American stand-up comedian

Wendy Maybury (born 1974 or 1975) is a stand-up comedian and photographer from Minneapolis, Minnesota. Her debut album She's Not From Around Here, produced by Grammy winner Dan Schlissel, was released June 26, 2020 on Stand Up! Records, and reached No. 1 on the Amazon comedy chart.

==Early life ==
A self-described "military brat," Maybury was born in Japan and lived in Virginia, Alabama, Germany and other places growing up, and went to high schools in four different cities. Her family is from Alabama. Her grandfather worked as a clown, and her uncle was a magician. Maybury graduated from James Madison University in Virginia with a degree in teaching and Hallmark Institute of Photography.

==Career==
===Photography===
A professional photographer, Maybury worked with prominent artist Mary Ellen Mark as well as fashion photographer Jerry Avenaim. She worked as a ship's photographer on a Mississippi River cruise ship between Minneapolis and New Orleans.

===Comedy===
After living in New York City and Los Angeles as a photographer, Maybury moved to Minneapolis, where she began performing stand-up in 2013. Her early material revolved around her life as a 310-pound single woman. After losing weight and becoming pregnant, she worried that her comedy career was over, but Louie Anderson encouraged her to continue, telling her that motherhood would be a rich source of jokes. Her material has since evolved to focus on family and parenthood. Since 2017, she has co-hosted Day Drinking with Mom, a standup showcase focusing on parenting. From 2014 to 2017, she was the co-host of Dead Fans Talking, a podcast for fans of The Walking Dead.

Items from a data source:
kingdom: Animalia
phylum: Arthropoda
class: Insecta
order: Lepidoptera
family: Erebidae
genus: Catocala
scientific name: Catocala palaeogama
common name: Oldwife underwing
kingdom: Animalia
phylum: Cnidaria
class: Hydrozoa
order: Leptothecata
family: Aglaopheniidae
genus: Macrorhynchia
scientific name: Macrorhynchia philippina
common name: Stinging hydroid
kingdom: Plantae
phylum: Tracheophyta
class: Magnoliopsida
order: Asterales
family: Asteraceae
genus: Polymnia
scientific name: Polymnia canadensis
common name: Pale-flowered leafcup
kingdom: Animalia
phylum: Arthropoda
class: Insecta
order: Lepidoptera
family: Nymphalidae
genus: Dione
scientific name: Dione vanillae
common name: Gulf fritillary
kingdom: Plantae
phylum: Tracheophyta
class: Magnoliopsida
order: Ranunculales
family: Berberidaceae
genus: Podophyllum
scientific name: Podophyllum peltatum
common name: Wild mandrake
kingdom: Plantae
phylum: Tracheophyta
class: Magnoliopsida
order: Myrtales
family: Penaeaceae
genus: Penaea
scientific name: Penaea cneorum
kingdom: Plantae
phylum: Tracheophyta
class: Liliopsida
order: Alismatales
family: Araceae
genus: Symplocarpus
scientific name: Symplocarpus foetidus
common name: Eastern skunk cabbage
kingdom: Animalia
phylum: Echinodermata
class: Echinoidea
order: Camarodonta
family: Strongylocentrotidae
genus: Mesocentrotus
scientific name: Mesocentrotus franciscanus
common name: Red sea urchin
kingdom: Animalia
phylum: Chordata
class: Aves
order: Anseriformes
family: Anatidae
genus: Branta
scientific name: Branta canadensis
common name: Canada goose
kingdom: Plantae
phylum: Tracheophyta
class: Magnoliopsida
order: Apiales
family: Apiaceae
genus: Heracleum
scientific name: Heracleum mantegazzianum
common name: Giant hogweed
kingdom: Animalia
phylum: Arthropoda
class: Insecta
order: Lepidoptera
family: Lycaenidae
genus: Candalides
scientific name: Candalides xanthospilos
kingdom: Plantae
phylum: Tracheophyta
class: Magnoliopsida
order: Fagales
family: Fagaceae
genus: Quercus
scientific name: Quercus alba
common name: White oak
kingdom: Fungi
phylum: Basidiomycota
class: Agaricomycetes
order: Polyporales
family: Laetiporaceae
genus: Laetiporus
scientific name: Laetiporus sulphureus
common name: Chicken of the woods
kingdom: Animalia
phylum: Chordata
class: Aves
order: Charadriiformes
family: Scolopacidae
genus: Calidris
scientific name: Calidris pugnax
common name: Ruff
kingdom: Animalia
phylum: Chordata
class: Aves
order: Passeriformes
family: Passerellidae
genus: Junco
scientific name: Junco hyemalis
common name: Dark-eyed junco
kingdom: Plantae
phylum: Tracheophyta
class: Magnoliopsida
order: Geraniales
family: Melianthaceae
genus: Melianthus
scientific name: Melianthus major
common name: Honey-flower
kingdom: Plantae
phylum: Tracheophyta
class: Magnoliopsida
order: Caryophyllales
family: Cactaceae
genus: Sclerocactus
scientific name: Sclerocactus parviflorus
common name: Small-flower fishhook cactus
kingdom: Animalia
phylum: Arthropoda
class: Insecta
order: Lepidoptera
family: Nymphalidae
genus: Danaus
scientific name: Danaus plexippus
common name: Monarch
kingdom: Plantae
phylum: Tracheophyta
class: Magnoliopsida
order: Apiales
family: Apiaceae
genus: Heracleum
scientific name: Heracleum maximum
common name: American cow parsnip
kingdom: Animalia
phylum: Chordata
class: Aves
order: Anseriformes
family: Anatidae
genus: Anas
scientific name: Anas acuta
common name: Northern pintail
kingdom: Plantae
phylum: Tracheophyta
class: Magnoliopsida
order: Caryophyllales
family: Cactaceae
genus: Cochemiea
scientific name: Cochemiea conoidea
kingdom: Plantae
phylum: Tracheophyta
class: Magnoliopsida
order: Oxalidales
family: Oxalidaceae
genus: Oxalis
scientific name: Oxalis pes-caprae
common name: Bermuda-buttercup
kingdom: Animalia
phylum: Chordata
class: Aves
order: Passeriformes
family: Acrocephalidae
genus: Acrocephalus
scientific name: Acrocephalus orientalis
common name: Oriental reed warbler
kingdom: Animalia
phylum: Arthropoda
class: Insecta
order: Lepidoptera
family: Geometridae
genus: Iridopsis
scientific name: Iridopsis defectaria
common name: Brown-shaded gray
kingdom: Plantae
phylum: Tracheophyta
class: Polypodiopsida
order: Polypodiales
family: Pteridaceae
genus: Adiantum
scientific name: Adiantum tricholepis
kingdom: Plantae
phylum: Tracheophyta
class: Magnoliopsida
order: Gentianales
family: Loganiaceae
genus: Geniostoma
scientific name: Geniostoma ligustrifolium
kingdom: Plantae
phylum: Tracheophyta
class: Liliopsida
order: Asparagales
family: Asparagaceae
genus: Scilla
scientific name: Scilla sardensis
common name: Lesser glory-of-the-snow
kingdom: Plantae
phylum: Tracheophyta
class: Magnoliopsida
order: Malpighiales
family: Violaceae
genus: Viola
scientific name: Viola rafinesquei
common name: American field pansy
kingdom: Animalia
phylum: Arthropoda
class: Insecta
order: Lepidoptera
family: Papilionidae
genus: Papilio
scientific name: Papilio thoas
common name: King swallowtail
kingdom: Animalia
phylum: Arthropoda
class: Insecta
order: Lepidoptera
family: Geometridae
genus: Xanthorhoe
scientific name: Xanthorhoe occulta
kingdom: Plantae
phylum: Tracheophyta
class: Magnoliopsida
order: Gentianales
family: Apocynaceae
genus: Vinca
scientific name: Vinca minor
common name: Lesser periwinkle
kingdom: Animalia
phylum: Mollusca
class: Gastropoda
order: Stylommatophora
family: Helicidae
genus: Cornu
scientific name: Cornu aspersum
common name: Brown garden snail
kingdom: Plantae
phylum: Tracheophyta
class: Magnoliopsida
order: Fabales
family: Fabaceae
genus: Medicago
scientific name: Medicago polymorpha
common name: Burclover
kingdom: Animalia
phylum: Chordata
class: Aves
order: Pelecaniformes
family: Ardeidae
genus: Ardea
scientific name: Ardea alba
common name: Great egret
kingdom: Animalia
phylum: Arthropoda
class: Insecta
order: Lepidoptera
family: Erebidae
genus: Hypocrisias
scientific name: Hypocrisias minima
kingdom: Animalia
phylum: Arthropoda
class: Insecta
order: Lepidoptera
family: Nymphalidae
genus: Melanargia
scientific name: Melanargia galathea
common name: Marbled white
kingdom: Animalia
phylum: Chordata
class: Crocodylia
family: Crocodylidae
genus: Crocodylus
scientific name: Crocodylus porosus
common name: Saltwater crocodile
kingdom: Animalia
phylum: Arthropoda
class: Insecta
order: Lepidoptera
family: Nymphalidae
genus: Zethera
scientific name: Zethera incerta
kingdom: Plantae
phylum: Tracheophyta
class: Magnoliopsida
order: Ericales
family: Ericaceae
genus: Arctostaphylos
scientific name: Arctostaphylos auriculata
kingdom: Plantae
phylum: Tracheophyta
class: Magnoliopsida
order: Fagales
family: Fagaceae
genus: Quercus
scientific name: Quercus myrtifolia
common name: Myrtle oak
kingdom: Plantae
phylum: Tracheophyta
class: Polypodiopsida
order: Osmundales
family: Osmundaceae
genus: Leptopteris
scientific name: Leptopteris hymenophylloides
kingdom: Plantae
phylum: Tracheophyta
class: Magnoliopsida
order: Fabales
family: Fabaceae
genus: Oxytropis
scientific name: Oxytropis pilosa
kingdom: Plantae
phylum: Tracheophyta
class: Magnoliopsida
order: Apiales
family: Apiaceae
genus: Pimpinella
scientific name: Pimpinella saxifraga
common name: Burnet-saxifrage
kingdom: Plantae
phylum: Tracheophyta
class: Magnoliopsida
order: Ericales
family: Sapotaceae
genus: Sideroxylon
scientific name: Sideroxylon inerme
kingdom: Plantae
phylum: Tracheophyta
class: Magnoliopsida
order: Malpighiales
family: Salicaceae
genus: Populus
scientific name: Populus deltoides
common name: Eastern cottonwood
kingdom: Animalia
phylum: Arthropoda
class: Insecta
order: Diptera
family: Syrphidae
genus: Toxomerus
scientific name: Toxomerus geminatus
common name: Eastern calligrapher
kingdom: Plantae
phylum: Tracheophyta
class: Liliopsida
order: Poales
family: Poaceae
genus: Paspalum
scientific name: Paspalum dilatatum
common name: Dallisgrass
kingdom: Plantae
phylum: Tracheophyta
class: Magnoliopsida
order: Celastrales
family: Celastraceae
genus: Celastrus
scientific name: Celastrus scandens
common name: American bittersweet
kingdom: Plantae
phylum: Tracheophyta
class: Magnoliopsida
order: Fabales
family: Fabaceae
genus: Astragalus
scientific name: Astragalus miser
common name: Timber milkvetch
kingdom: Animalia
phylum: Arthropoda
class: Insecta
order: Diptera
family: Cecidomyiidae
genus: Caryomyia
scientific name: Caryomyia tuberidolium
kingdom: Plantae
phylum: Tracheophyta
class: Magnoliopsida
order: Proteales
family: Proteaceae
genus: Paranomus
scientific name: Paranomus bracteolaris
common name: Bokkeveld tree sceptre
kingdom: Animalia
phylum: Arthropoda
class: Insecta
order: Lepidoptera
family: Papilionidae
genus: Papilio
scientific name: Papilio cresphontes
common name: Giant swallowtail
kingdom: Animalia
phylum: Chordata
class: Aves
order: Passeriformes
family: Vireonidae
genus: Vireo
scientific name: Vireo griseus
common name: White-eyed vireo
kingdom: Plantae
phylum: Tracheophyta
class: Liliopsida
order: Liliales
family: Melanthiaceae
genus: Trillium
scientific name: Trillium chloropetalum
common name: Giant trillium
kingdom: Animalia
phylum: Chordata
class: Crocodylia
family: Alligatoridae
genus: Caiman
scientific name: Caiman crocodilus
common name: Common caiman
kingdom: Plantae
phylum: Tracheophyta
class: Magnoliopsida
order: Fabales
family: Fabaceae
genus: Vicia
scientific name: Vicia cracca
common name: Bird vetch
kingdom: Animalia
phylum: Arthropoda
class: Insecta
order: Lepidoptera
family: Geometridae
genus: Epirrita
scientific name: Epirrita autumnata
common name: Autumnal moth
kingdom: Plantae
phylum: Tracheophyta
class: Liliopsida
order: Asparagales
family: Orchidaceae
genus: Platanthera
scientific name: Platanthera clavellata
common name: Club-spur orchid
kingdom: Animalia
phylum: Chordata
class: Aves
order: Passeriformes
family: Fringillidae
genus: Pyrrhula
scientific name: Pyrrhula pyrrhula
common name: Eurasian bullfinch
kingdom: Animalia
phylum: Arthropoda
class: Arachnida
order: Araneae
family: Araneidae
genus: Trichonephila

◆ What is being asked ◆
Copy the Wendy Maybury passage from "Wendy Maybury (born" through "Institute of Photography.", replacing "high schools" with "secondary schools".

◆ The completed task ◆
Wendy Maybury (born 1974 or 1975) is a stand-up comedian and photographer from Minneapolis, Minnesota. Her debut album She's Not From Around Here, produced by Grammy winner Dan Schlissel, was released June 26, 2020 on Stand Up! Records, and reached No. 1 on the Amazon comedy chart.

==Early life ==
A self-described "military brat," Maybury was born in Japan and lived in Virginia, Alabama, Germany and other places growing up, and went to secondary schools in four different cities. Her family is from Alabama. Her grandfather worked as a clown, and her uncle was a magician. Maybury graduated from James Madison University in Virginia with a degree in teaching and Hallmark Institute of Photography.